Copper(II), nickel(II), cobalt(II) and oxovanadium(IV) complexes of substituted β-hydroxyiminoanilides

Complexes of the general formula, ML₂ [M = Cu^II, Ni^II, Co^II and OV^IV; L = 1,2,3,5,6,7,8,8a-octahydro-3-hydroxyimino-N-(4-X-phenyl)-l-phenyl-5-(phenylmethylene)-2-naphthalenecarboxamide (X = H, Me, OMe, Cl)] have been prepared and characterized on the basis of elemental analysis, magnetic moments and i.r., e.p.r. and electronic spectra. These metal complexes contain the N₄ chromophore with the ligand coordinating through nitrogens of the azomethine and deprotonated anilide functions. C.v. measurements indicate that the copper(II) complexes are quasi-reversible in acetonitrile solution.
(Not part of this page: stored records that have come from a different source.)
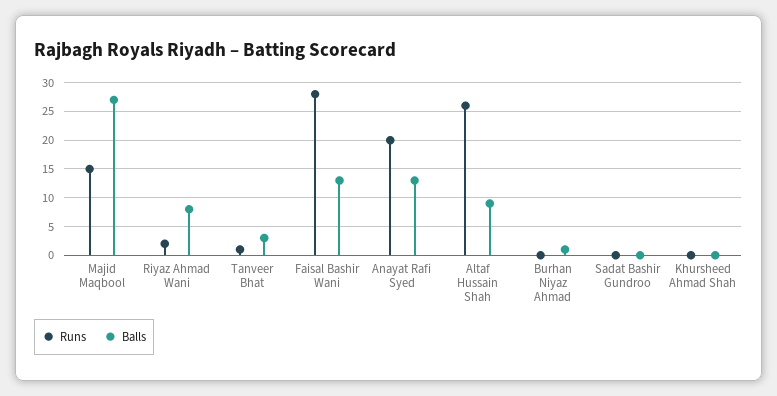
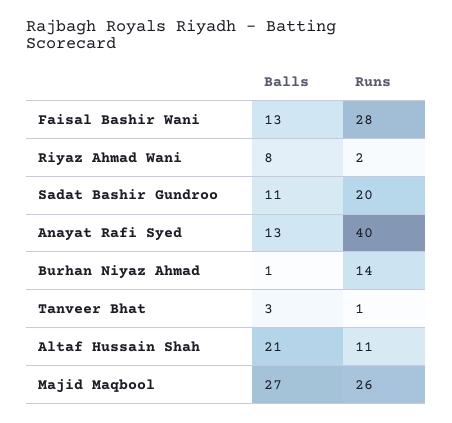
Runs, Majid Maqbool: 15 -> 26
Runs, Anayat Rafi Syed: 20 -> 40
Runs, Altaf Hussain Shah: 25 -> 11
Balls, Altaf Hussain Shah: 10 -> 21
Runs, Burhan Niyaz Ahmad: 0 -> 14
Runs, Sadat Bashir Gundroo: 0 -> 20
Balls, Sadat Bashir Gundroo: 0 -> 11
Runs, Khursheed Ahmad Shah: 0 -> none
Balls, Khursheed Ahmad Shah: 0 -> none

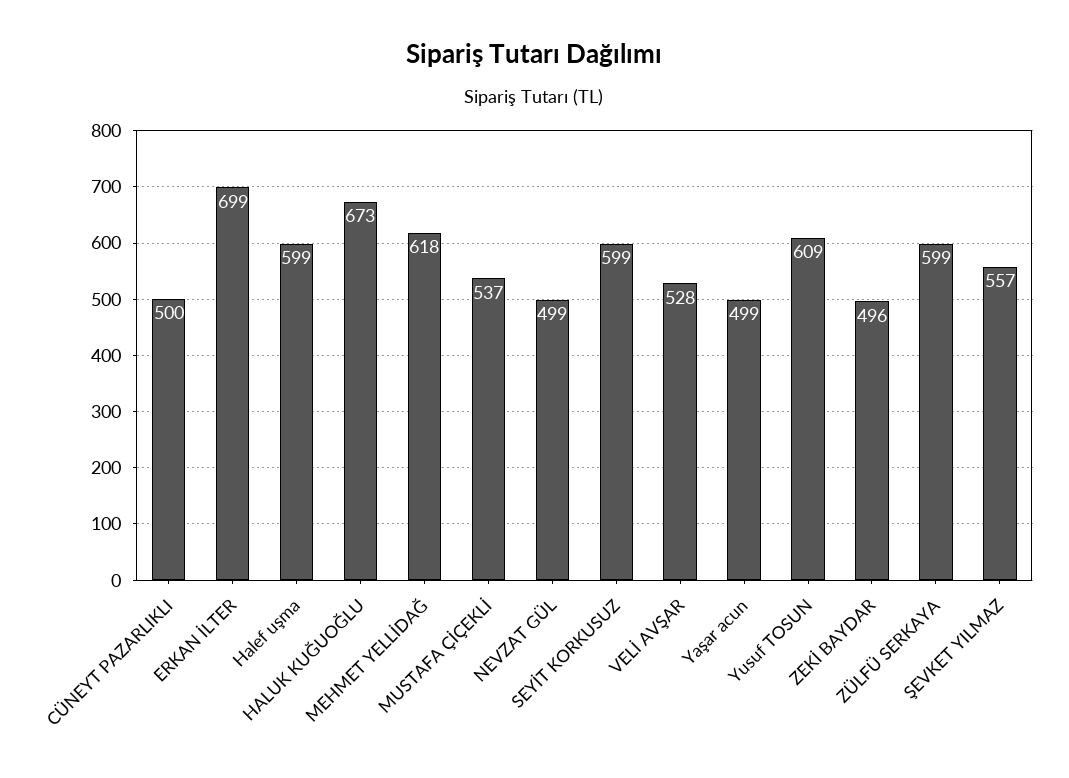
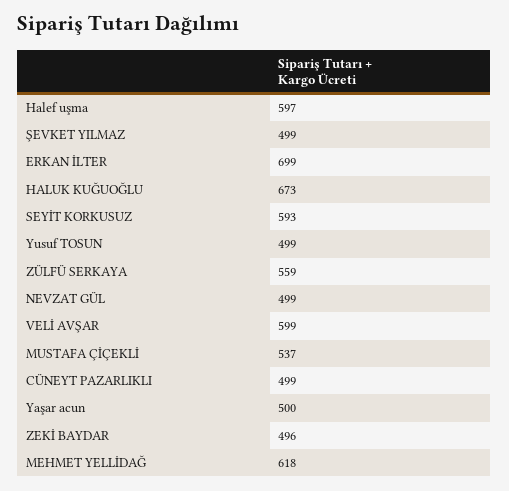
CÜNEYT PAZARLIKLI: 500 -> 499
Halef uşma: 599 -> 597
SEYİT KORKUSUZ: 599 -> 593
VELİ AVŞAR: 528 -> 599
Yaşar acun: 499 -> 500
Yusuf TOSUN: 609 -> 499
ZÜLFÜ SERKAYA: 599 -> 559
ŞEVKET YILMAZ: 557 -> 499

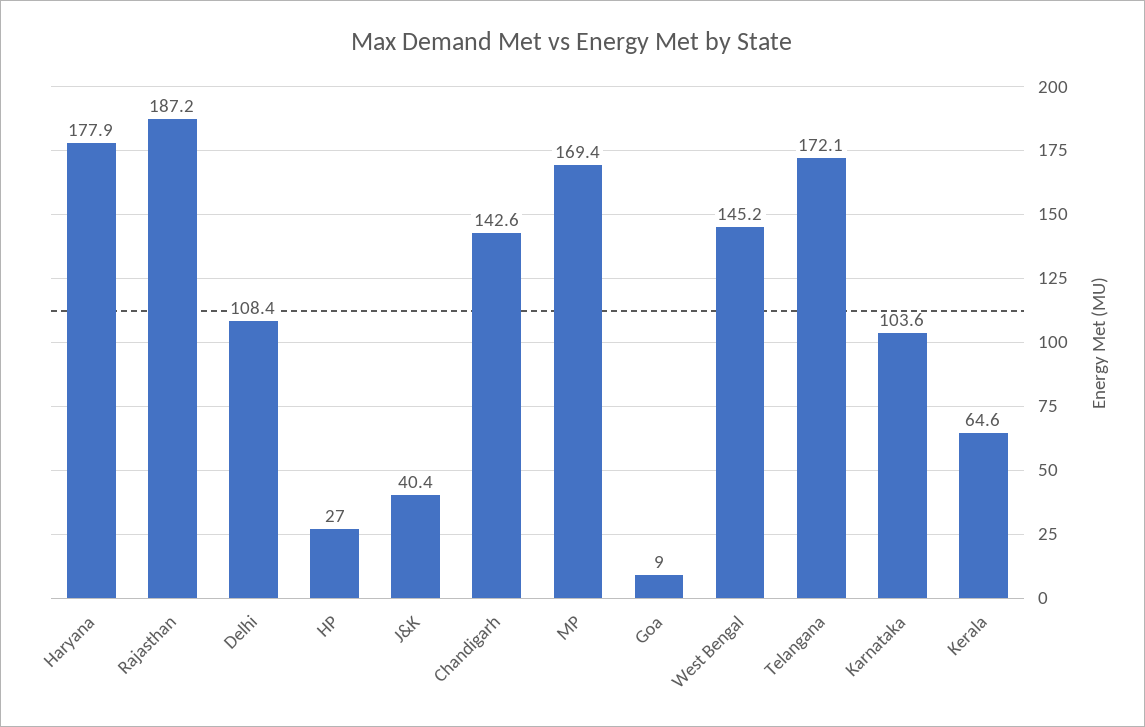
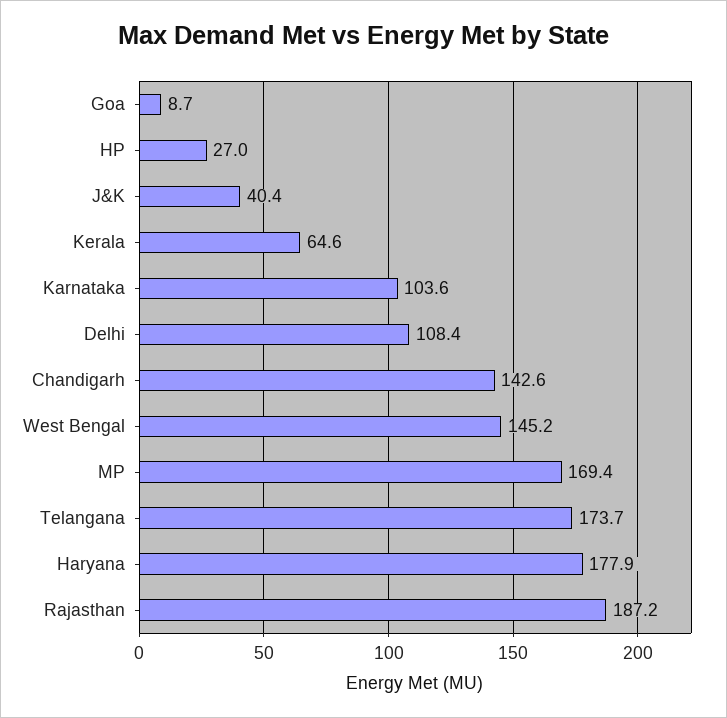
Goa: 9 -> 8.7
Telangana: 172.1 -> 173.7

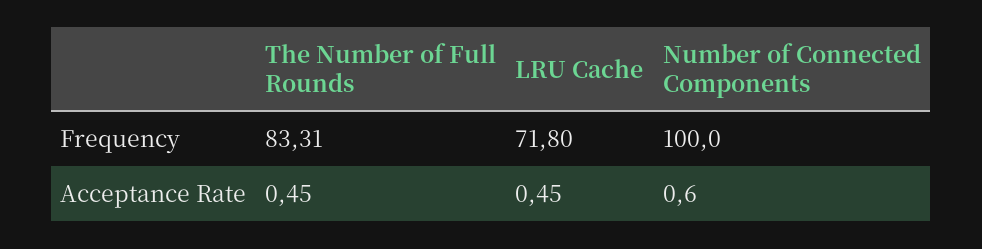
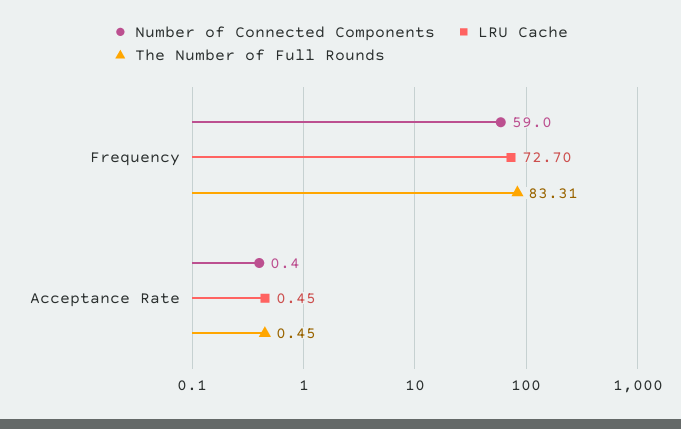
LRU Cache, Frequency: 71.8 -> 72.7
Number of Connected Components, Frequency: 100 -> 59
Number of Connected Components, Acceptance Rate: 0.6 -> 0.4

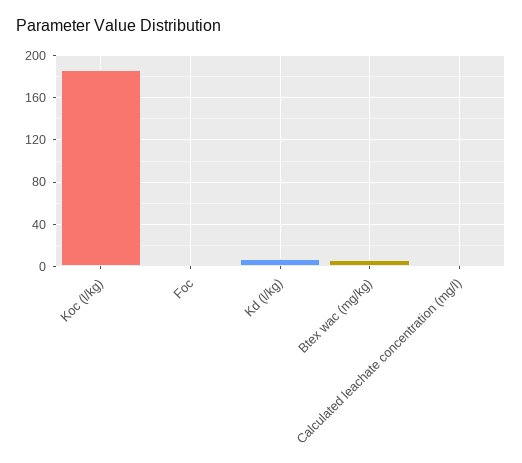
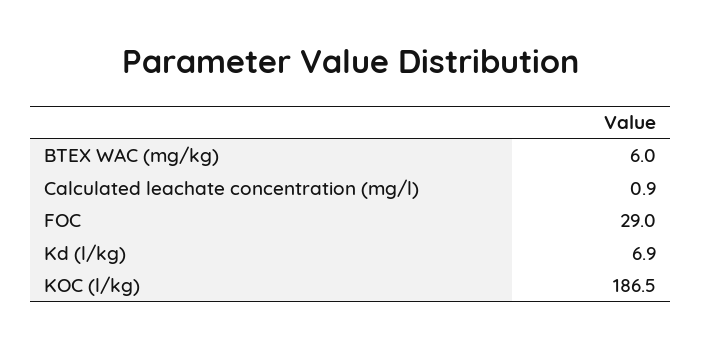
Foc: 0 -> 29

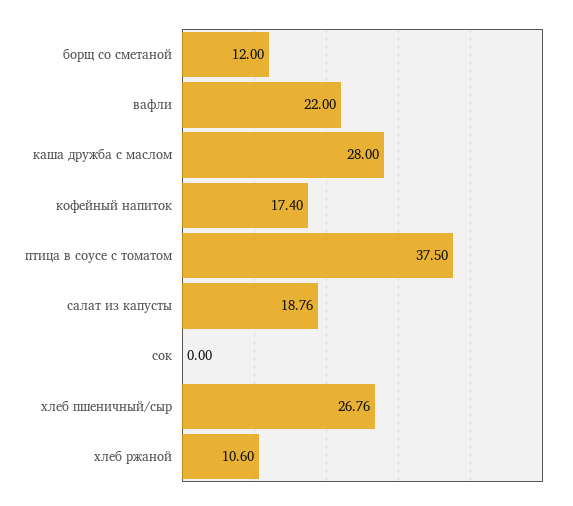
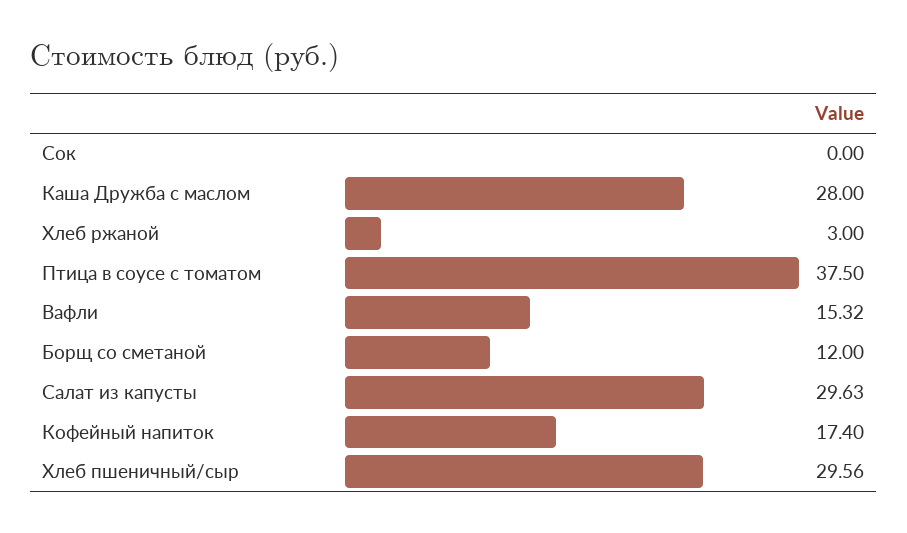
вафли: 22 -> 15.32
салат из капусты: 18.76 -> 29.63
хлеб пшеничный/сыр: 26.76 -> 29.56
хлеб ржаной: 10.6 -> 3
Square planar and square pyramidal structures are assigned respectively to the copper(II) and oxovanadium(IV) complexes, whereas tetrahedral geometry is assigned to the nickel(II) and cobalt(II) complexes. Deprotonated anilide nitrogen is involved in coordination and the presence of an electron-donating group para to the anilide function decreases the ΔE values of the d–d transitions while the value is found to increase when electron-withdrawing groups are substituted. Line spacing in the e.p.r. spectra of the copper(II) and oxovanadium(IV) complexes increases when methyl group is para to the anilide group, and decreases when this group is replaced by methoxy or chloro. The ν(C–N) of the anilide group and the ν(C-N) of the azomethine function of the oxime metal complexes are metal-sensitive and the blue shift for the above stretching frequencies follows the order: copper(II) > oxovanadium(IV) > nickel(II) ≈ cobalt(II). This revised version was published online in June 2006 with corrections to the Cover Date.